The water temperature shifts started showing up in the late 1990s, and with it came a decline in the arctic cod that used to make up 95 percent of the guillemots' diets, he has reported. In the 2003-12 period, starvation rates for nestlings were five times higher than they were during Divoky's first decade of annual summer visits to Cooper Island, his research shows.

Declines in the Cooper Island guillemot colony have largely tracked with declines in Arctic sea ice, Divoky said in his presentation to the conference.
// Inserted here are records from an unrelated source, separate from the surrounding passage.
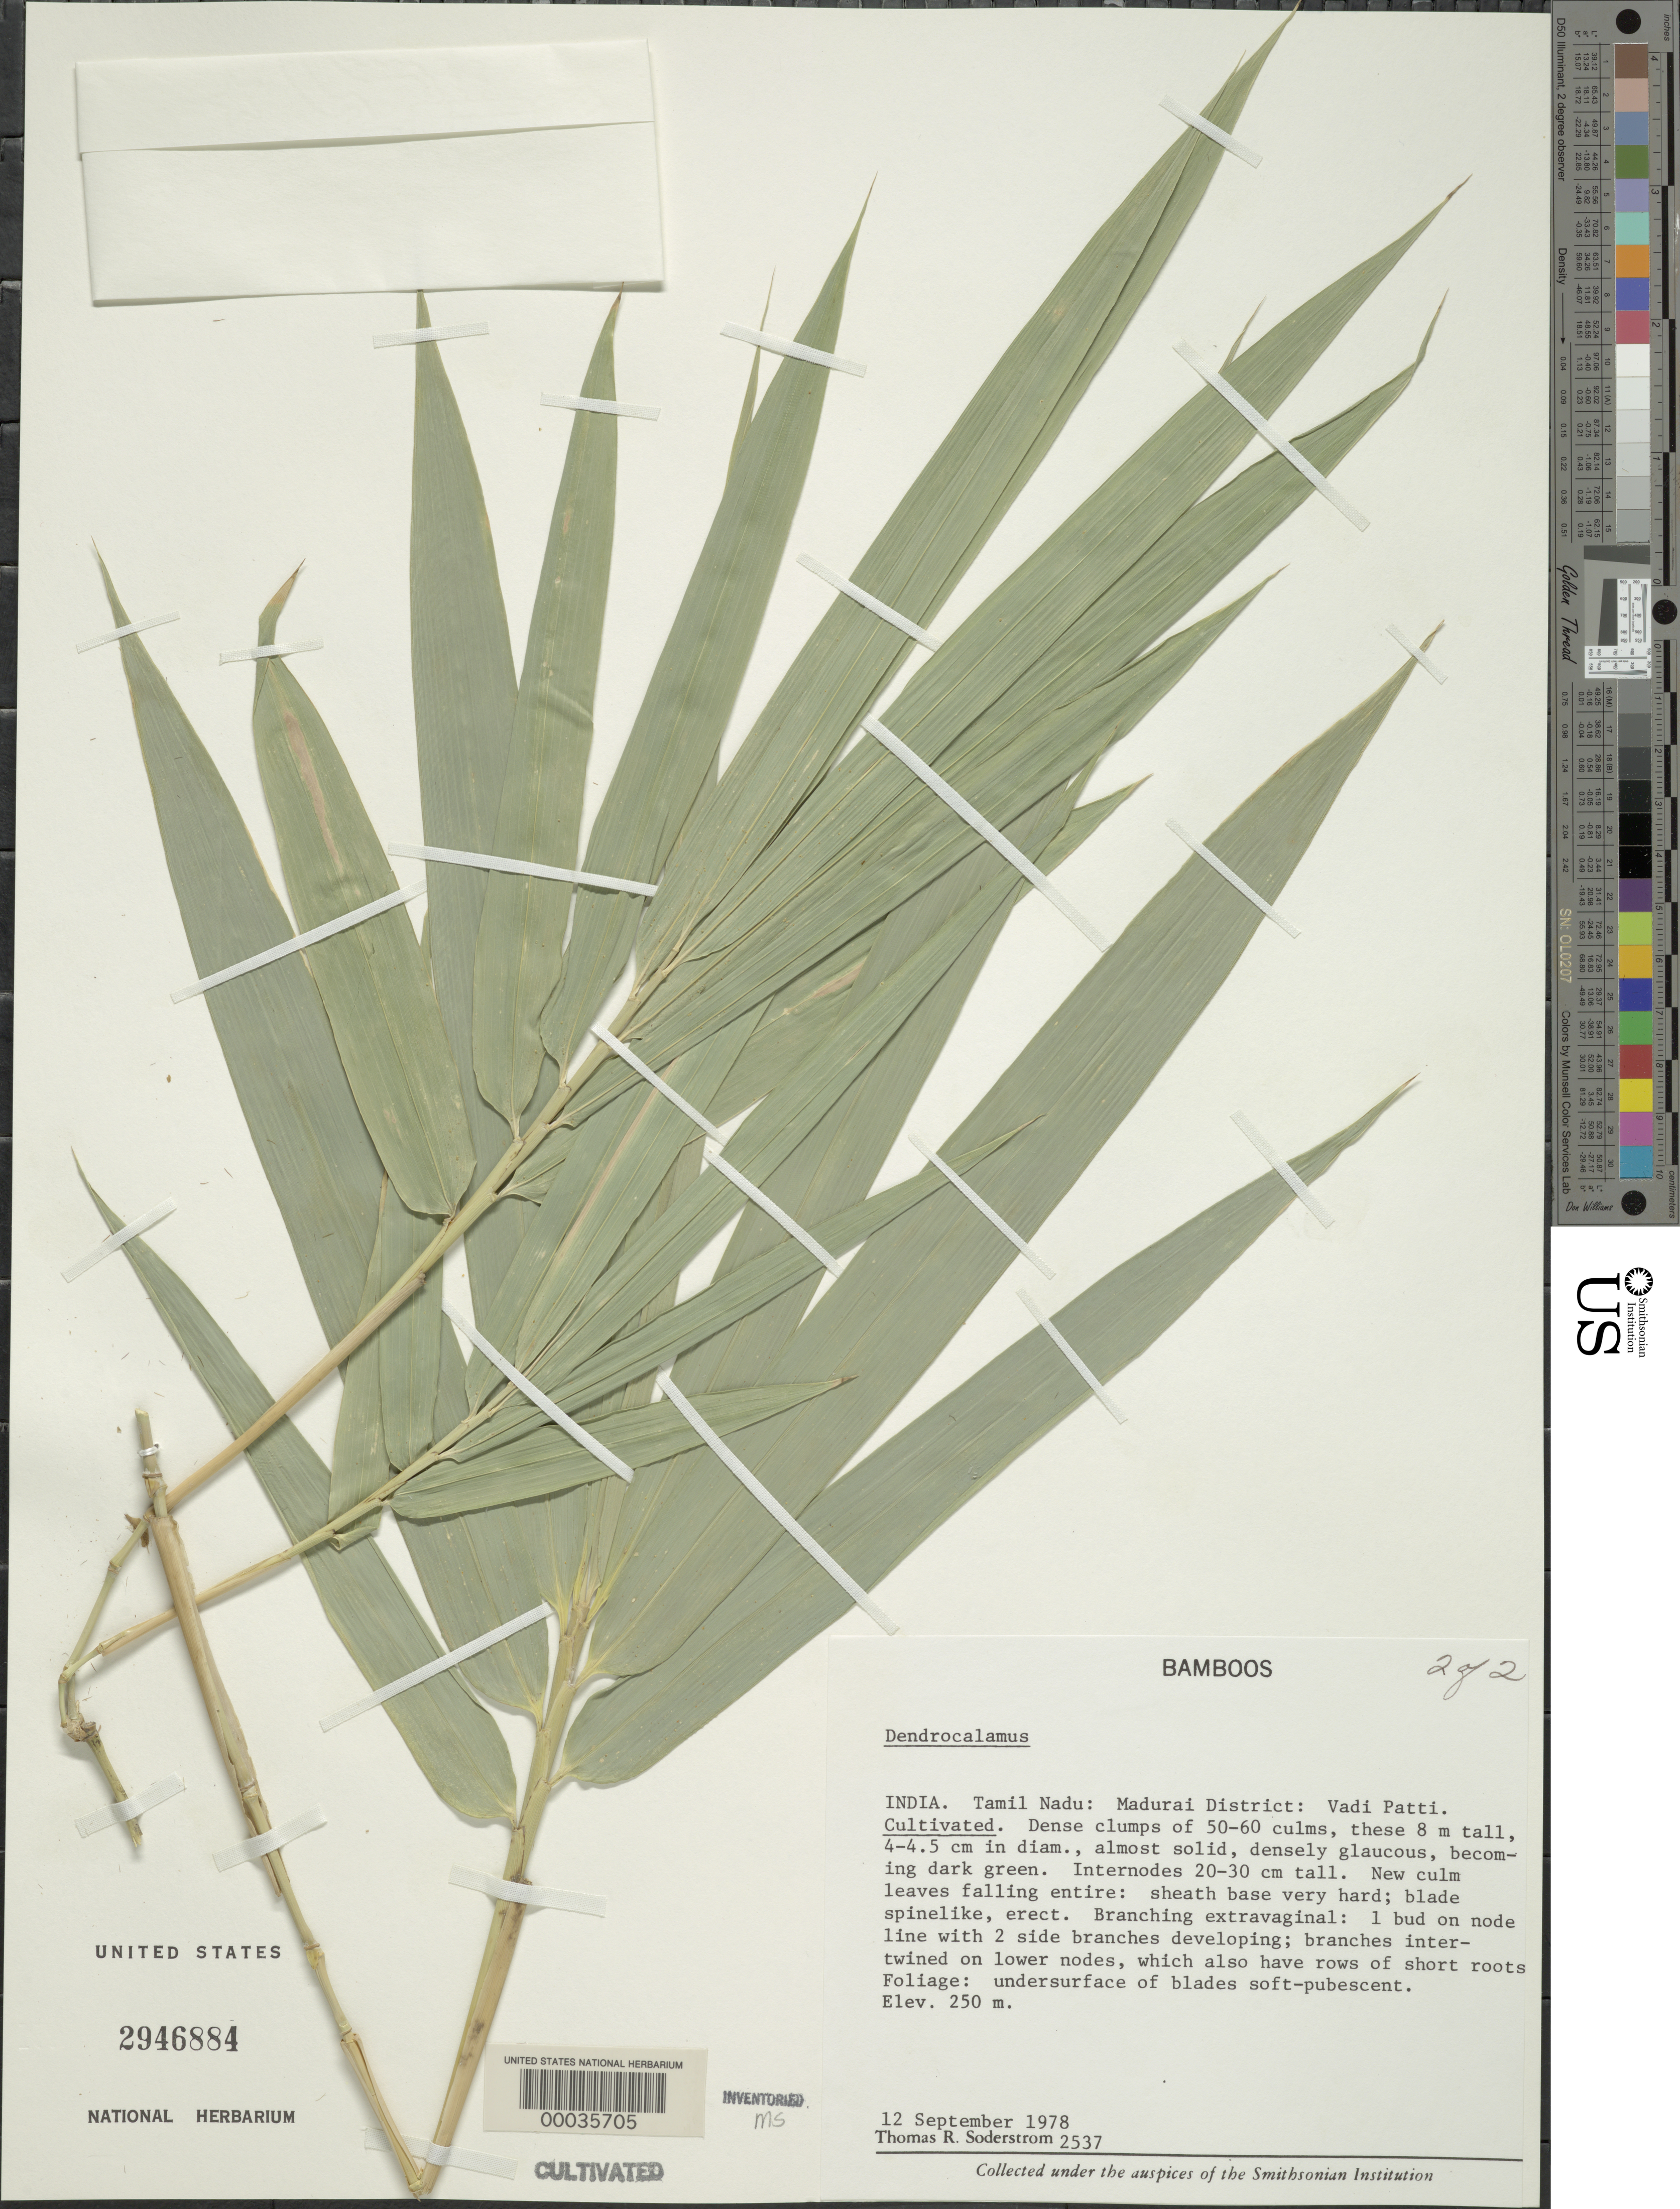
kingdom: Plantae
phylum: Tracheophyta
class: Liliopsida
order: Poales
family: Poaceae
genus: Dendrocalamus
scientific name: Dendrocalamus sp.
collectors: T. R. Soderstrom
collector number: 2537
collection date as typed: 12 Sep 1978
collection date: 1978-09-12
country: India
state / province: Tamil Nadu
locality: Madurai, vadi patti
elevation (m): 250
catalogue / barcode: US 2946884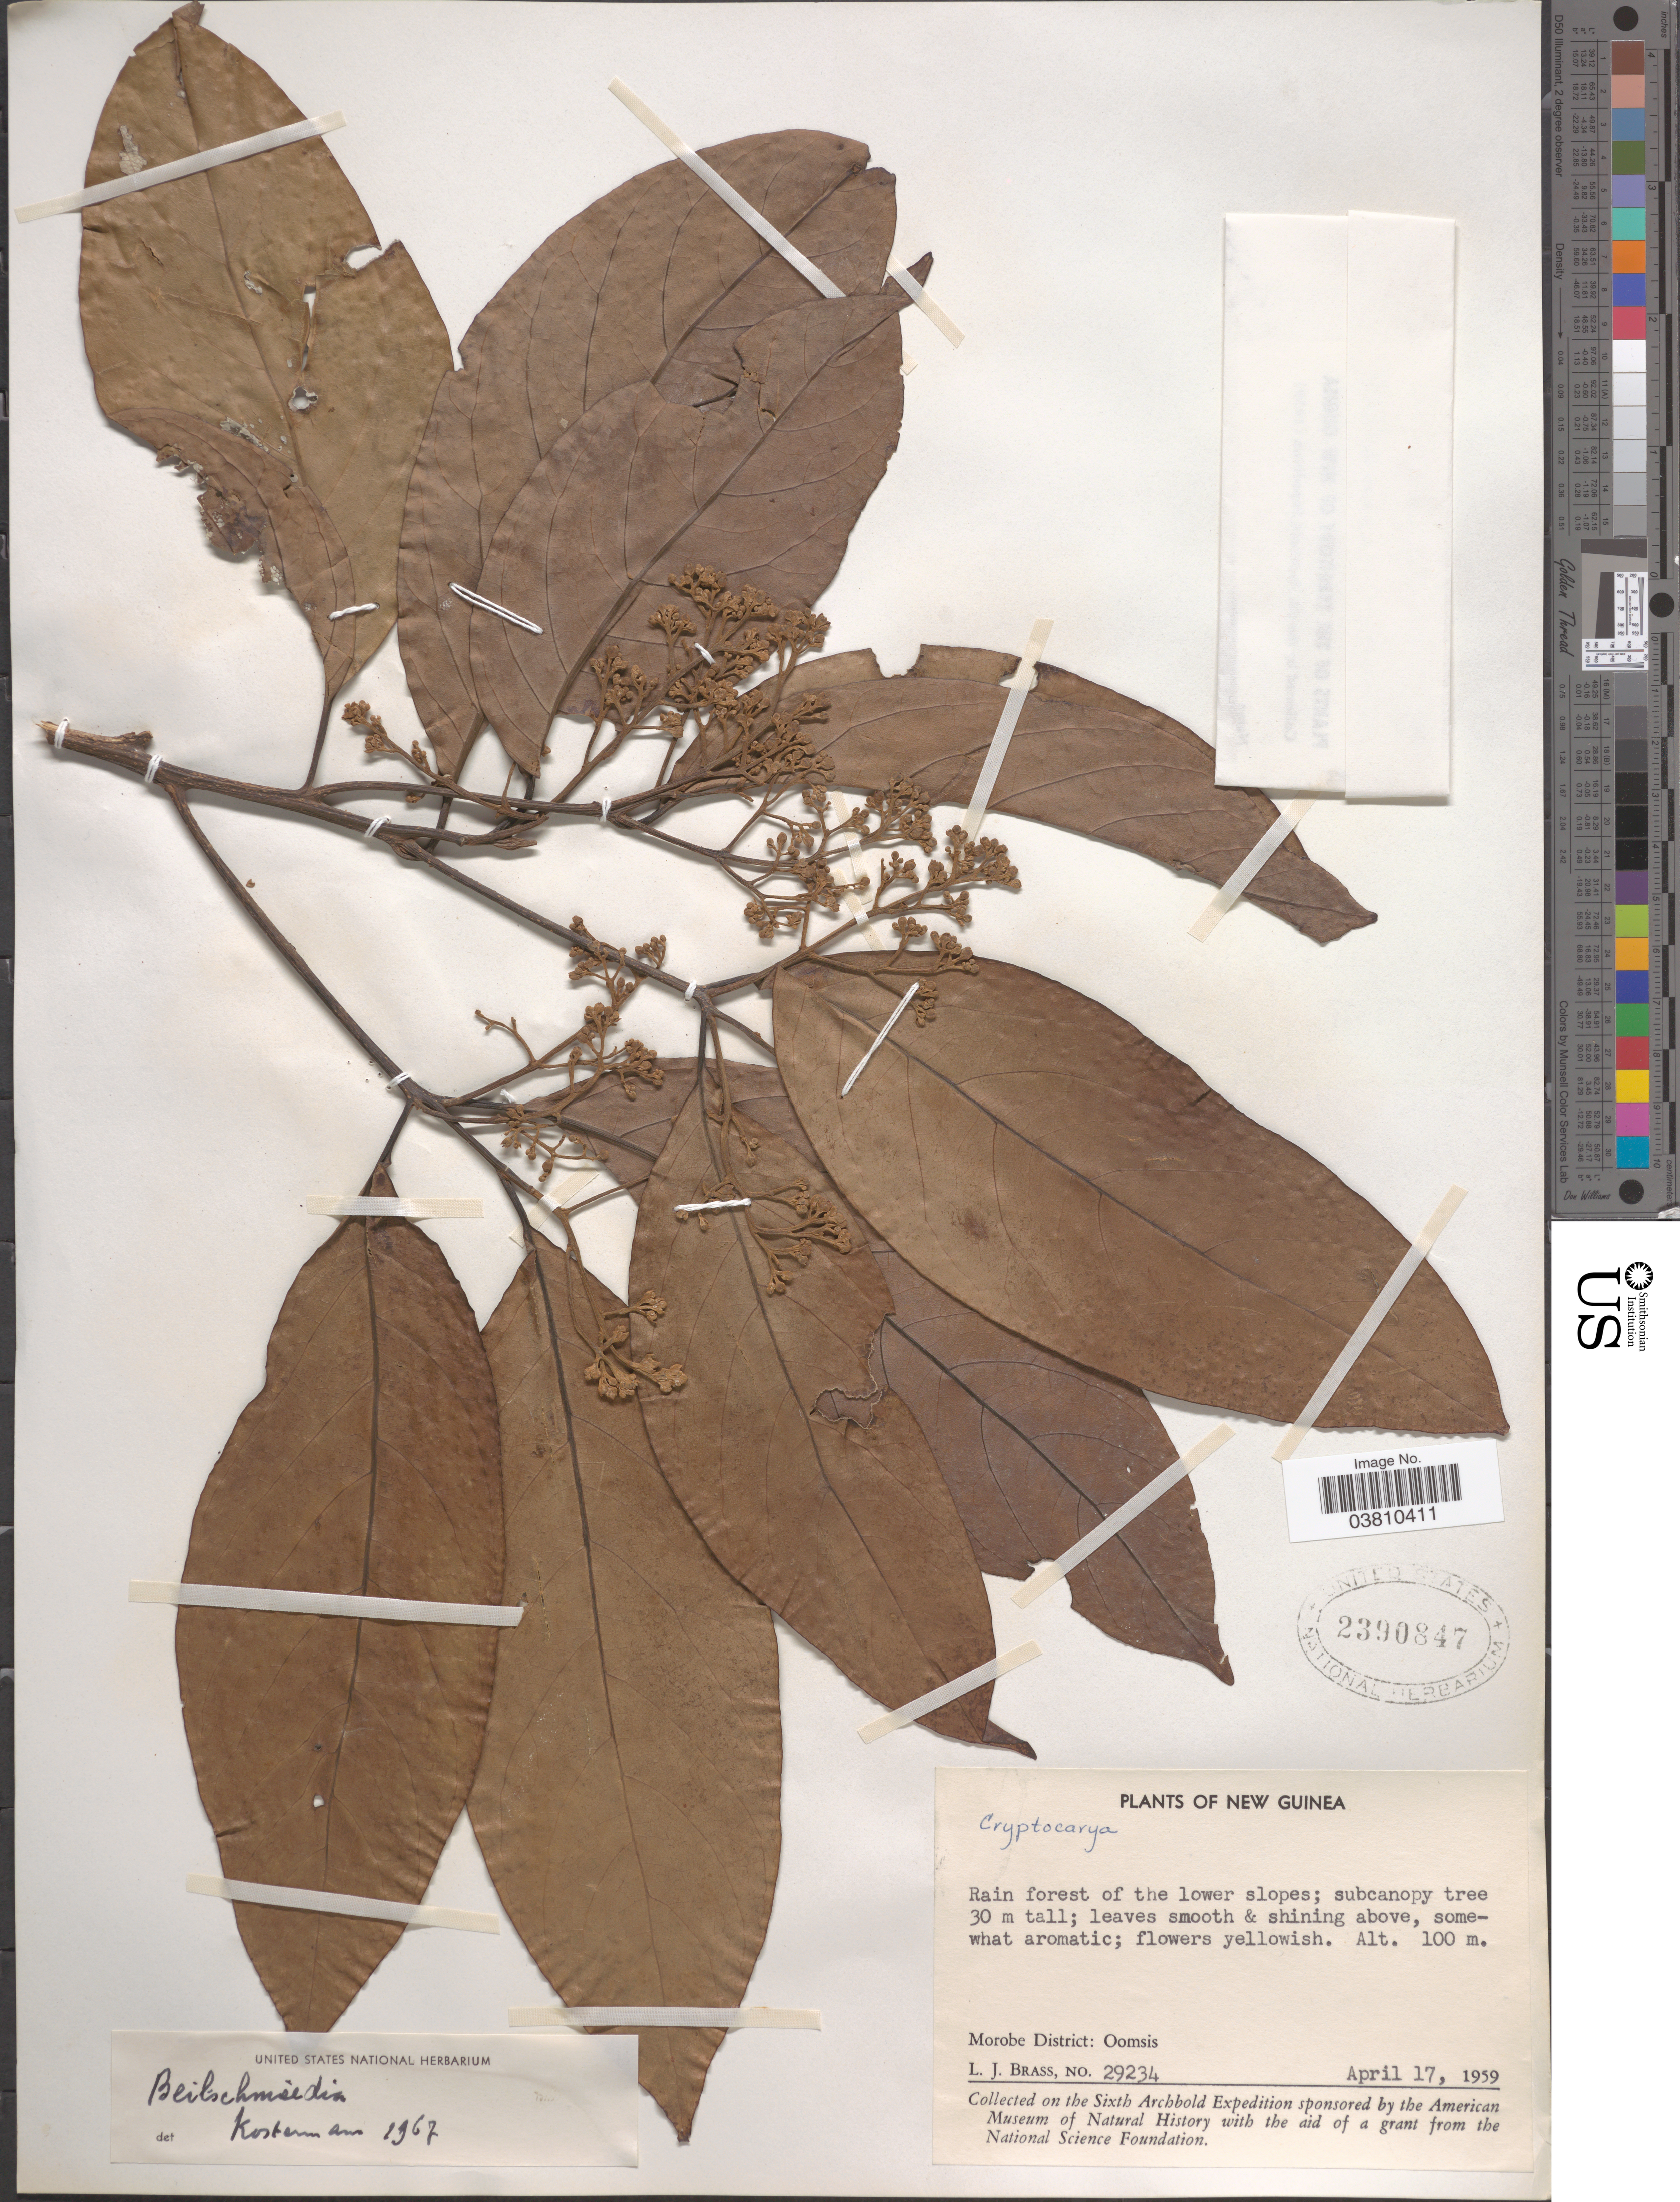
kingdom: Plantae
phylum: Tracheophyta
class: Magnoliopsida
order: Laurales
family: Lauraceae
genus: Beilschmiedia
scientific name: Beilschmiedia sp.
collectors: L. J. Brass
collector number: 29234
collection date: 1959-04-17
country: Papua New Guinea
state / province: Morobe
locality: New Guinea. Morobe District: Oomsis.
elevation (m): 100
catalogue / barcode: US 2390847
This year's minimum sea ice extent, measured at the end of the melt season last week, was not extraordinarily low, the National Snow and Ice Data Center reported. It was the eighth lowest on record, but part of a string of 11 consecutive sea-ice minimums that have been the 11 lowest since satellite records began in 1979, the Colorado-based center reported.

But sea ice melt – and warmup of open waters that were exposed – was more dramatic this year in the Beaufort and Chukchi seas than in other parts of the Arctic, the center reported.

That is consistent with what Divoky saw this year.

"Everything that was going on this year, there wasn't one good thing that happened in the breeding season," he said.